The synthesis and an NMR spectroscopic study of the substituted β-cyclodextrin derivative β-CD(per-OMe)bpy 3, and the metal complex β-CD(per-OMe)bpyRe(CO)₃Br 4 are reported. The ligand 3 was prepared by condensation of monohydroxypermethylated β-cyclodextrin 1 with 6-bromomethyl-2,2′-bipyridine 2 under standard Williamson reaction conditions. The neutral complex, β-CD(per-OMe)bpyRe(CO)₃Br 4, was obtained by treatment of the ligand 3 with Re(CO)₅Br. 600 MHz two-dimensional NMR experiments (DQF-COSY, HOHAHA, ROESY) were used to establish the purity and structure of the ligand 3 and complex 4 in CDCl₃. The two diastereotopic bipyridyl methylene protons (H7a, H7b) in ligand 3 appear as a singlet at 4.82 ppm. The protons H3′, H4′, H5′, and H6a′, 6b′ on the adjacent ring R2 are shifted downfield compared to the protons on the other six sugar rings. In the complex 4, the bipyridyl methylene protons (H7a, H7b) appear as 2 AX systems, R2H6a′ appears as a doublet of doublets and the aromatic protons appear as complex multiplets, consistent with the formation of two diastereomeric complexes 4a and 4b.
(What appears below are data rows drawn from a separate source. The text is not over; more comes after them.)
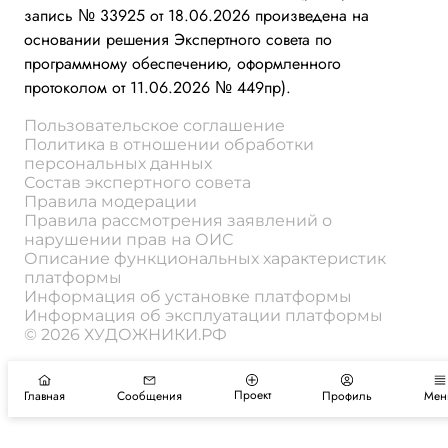
запись № 33925 от 18.06.2026 произведена на
основании решения Экспертного совета по
программному обеспечению, оформленного
протоколом от 11.06.2026 № 449пр).
Пользовательское соглашение
Политика в отношении обработки
персональных данных
Состав экспертного совета
Правила модерации
Правила рассмотрения заявлений о
нарушении прав на ОИС
Описание функциональных характеристик
платформы
Информация об установке платформы
Информация об эксплуатации платформы
© 2026 ХУДОЖНИКИ.РФ
Проект
Главная
Сообщения
Профиль
Мен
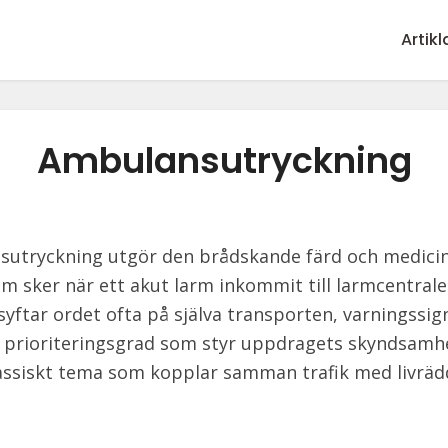
Artikl
Ambulansutryckning
utryckning utgör den brådskande färd och medici
om sker när ett akut larm inkommit till larmcentralen
syftar ordet ofta på själva transporten, varningssig
n prioriteringsgrad som styr uppdragets skyndsamh
lassiskt tema som kopplar samman trafik med livrä
.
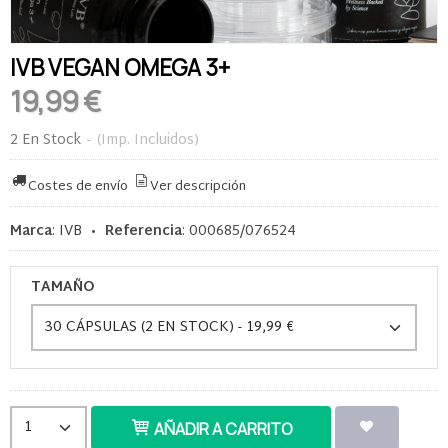
IVB VEGAN OMEGA 3+
19,99 €
2 En Stock
-
(Imp. Incluidos)
Costes de envío
Ver descripción
Marca
:
IVB
•
Referencia
:
000685/076524
TAMAÑO
AÑADIR A CARRITO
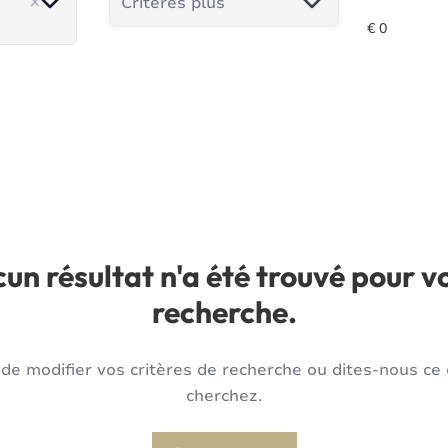
Critères plus
un résultat n'a été trouvé pour v
recherche.
de modifier vos critères de recherche ou dites-nous ce
cherchez.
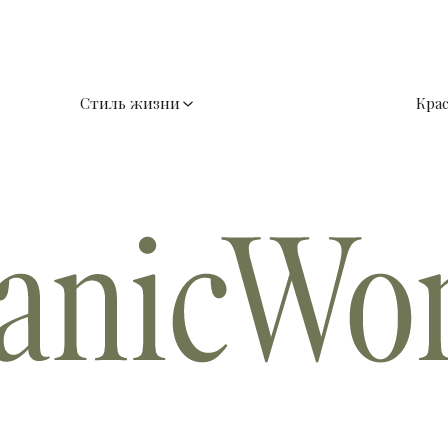
Стиль жизни
Кра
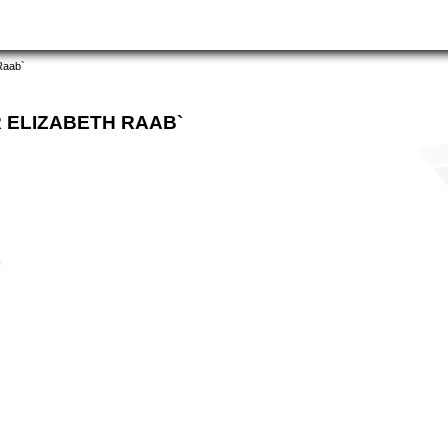
Raab`
 ELIZABETH RAAB`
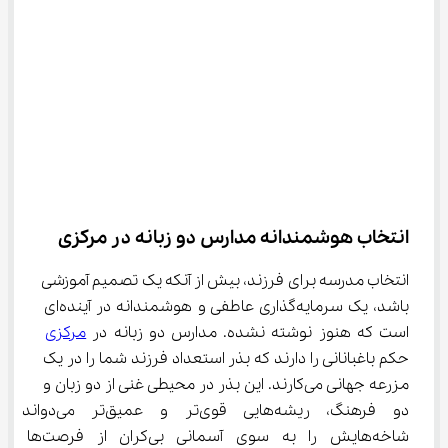
انتخاب هوشمندانه مدارس دو زبانه در مرکزی
انتخاب مدرسه برای فرزند، بیش از آنکه یک تصمیم آموزشی 
باشد، یک سرمایه‌گذاری عاطفی و هوشمندانه در آینده‌ای 
است که هنوز نوشته نشده. مدارس دو زبانه در 
مرکزی
حکم باغبانانی را دارند که بذر استعداد فرزند شما را در یک 
مزرعه جهانی می‌کارند. این بذر در محیطی غنی از دو زبان و 
دو فرهنگ، ریشه‌هایی قوی‌تر و عمیق‌تر می‌دوان
شاخه‌هایش را به سوی آسمانی بی‌کران از فرصت‌ها 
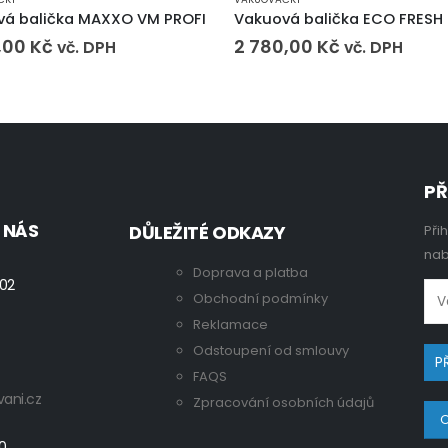
vá balička MAXXO VM PROFI
Vakuová balička ECO FRESH
,00
Kč
2 780,00
Kč
vč. DPH
vč. DPH
PŘ
 NÁS
DŮLEŽITÉ ODKAZY
Při
nab
Doprava a platba
 02
Obchodní podmínky
Reklamace
Odstoupení od smlouvy
FAQS
ani.cz
Zpracování osobních údajů
O
00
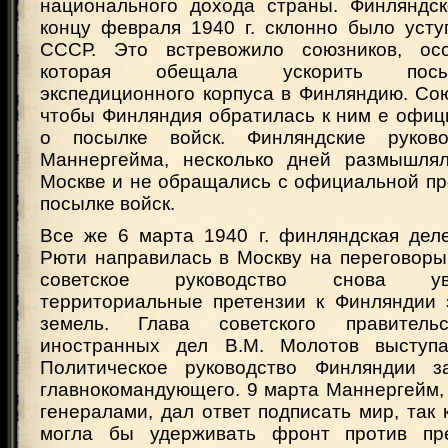
национального дохода страны. Финляндск
концу февраля 1940 г. склонно было усту
СССР. Это встревожило союзников, ос
которая обещала ускорить посы
экспедиционного корпуса в Финляндию. Со
чтобы Финляндия обратилась к ним е офиц
о посылке войск. Финляндские руково
Маннергейма, несколько дней размышлял
Москве и не обращались с официальной пр
посылке войск.
Все же 6 марта 1940 г. финляндская деле
Рюти направилась в Москву на переговоры
советское руководство снова у
территориальные претензии к Финляндии 
земель. Глава советского правител
иностранных дел В.М. Молотов выступа
Политическое руководство Финляндии з
главнокомандующего. 9 марта Маннергейм,
генералами, дал ответ подписать мир, так 
могла бы удерживать фронт против пр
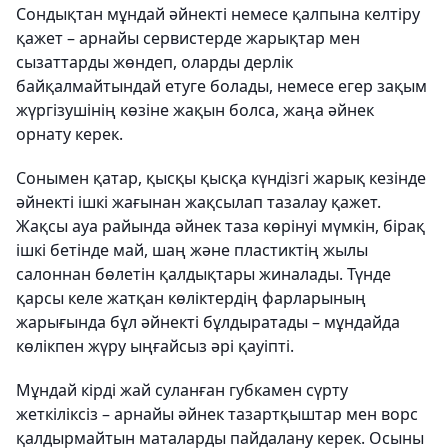
Сондықтан мұндай әйнекті немесе қалпына келтіру
қажет – арнайы сервистерде жарықтар мен
сызаттарды жөндеп, оларды дерлік
байқалмайтындай етуге болады, немесе егер зақым
жүргізушінің көзіне жақын болса, жаңа әйнек
орнату керек.
Сонымен қатар, қысқы қысқа күндізгі жарық кезінде
әйнекті ішкі жағынан жақсылап тазалау қажет.
Жақсы ауа райында әйнек таза көрінуі мүмкін, бірақ
ішкі бетінде май, шаң және пластиктің жылы
салоннан бөлетін қалдықтары жиналады. Түнде
қарсы келе жатқан көліктердің фарларының
жарығында бұл әйнекті бұлдыратады – мұндайда
көлікпен жүру ыңғайсыз әрі қауіпті.
Мұндай кірді жай суланған губкамен сүрту
жеткіліксіз – арнайы әйнек тазартқыштар мен ворс
қалдырмайтын маталарды пайдалану керек. Осыны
While circular dichroism measurements suggest that the metal is directed over the cavity, NOE connectivities between the bipyridyl protons and the surface of the cyclodextrin cavity were not detected in ROESY experiments. Preorganized assemblies based on 4, in which the metal is directed over the cavity, provide ideal systems in which to study photochemical communication between the photoactive unit and a guest molecule encapsulated in the cyclodextrin cavity.